Both writers also acknowledge that a writer’s greatest enemy is fear. Their methods are, in essence, tools to guard against the terror associated with creation. Writing is an act of faith. It is impossible to determine with certainty (at least in this life) if this ‘Muse,’ this ‘Great Creator,’ is a real entity or merely a figment of a writer’s imagination. Nevertheless, it is necessary to believe in it. Without this faith, writing is soul-sucking. Julia Cameron put it best when she said that the process can feel like draining your own blood. It’s an exhausting, unfulfilling loop of procrastination and regret, and artists who are stuck in it are invariably unhappy.

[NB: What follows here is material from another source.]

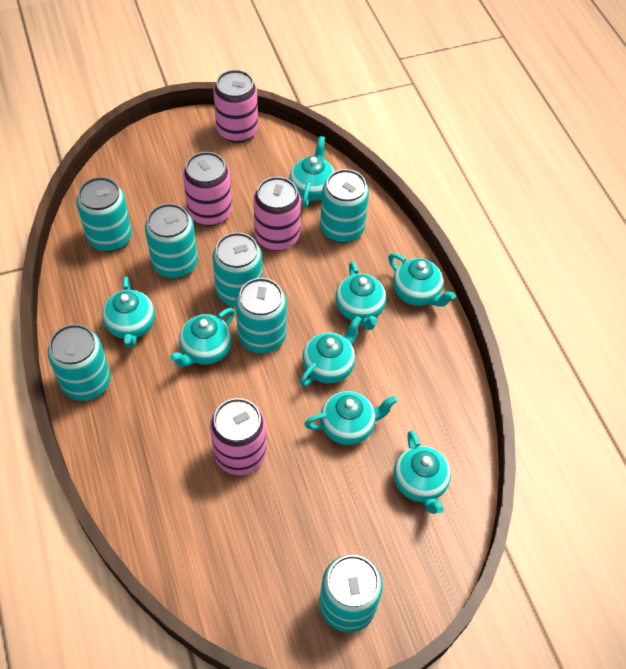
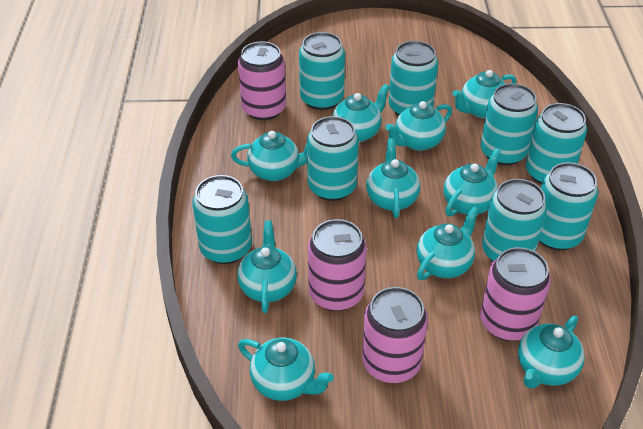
turquoise can: 7 -> 8
turquoise teapot: 8 -> 10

Maybe the only purpose for this faith is to get us, as Pressfield puts it, “past the fear and onto the page.” It’s all the same thing, really. A few years ago, John went to a screening of Billy Corgan’s silent film Pillbox—an accompaniment to his album Ogilala. The event ended in a Q&A. An audience member asked him if he believed in God, and his response was “we are all gods.” Whether the ‘great creator’ exists within us or outside of us, whether something created the universe or whether the universe simply breathes outwards into all of us hardly matters. What matters is that the method works. Billy Corgan is an extremely humble creator. He too credits God with his success, and admits freely that he’s merely a channel for something far greater than himself. I’d bet that many successful artists share this sentiment. Perhaps if George Orwell got in touch with his fact, he would’ve been a happier man. Maybe it wouldn’t have mattered. Either way, I subscribe to Julia Cameron’s philosophy—creation is hard work, but it doesn’t have to be painful. It’s a symbiotic relationship with the forces that made us, and by taking part in it, we get in touch with where we come from and where we’re ultimately going back to. By creating, we’re fulfilling our purpose. It’s our reason for being. And that’s why I write—not because I enjoy it, but because it hurts more not to.
The cover art for this piece, which I love, was created by The Griffin’s Inkpot, and can be found here.
e.g. Homage to Catalonia and Coming Up For Air.
Examples of books that Orwell disliked that I loved were Down and Out in Paris and London, the little-known A Clergyman’s Daughter, and, surprisingly, Nineteen-Eighty-Four.
In a letter written in February 1949 to his friend Celia Kirwan.
In a letter to friend & fellow writer Anthony Powell.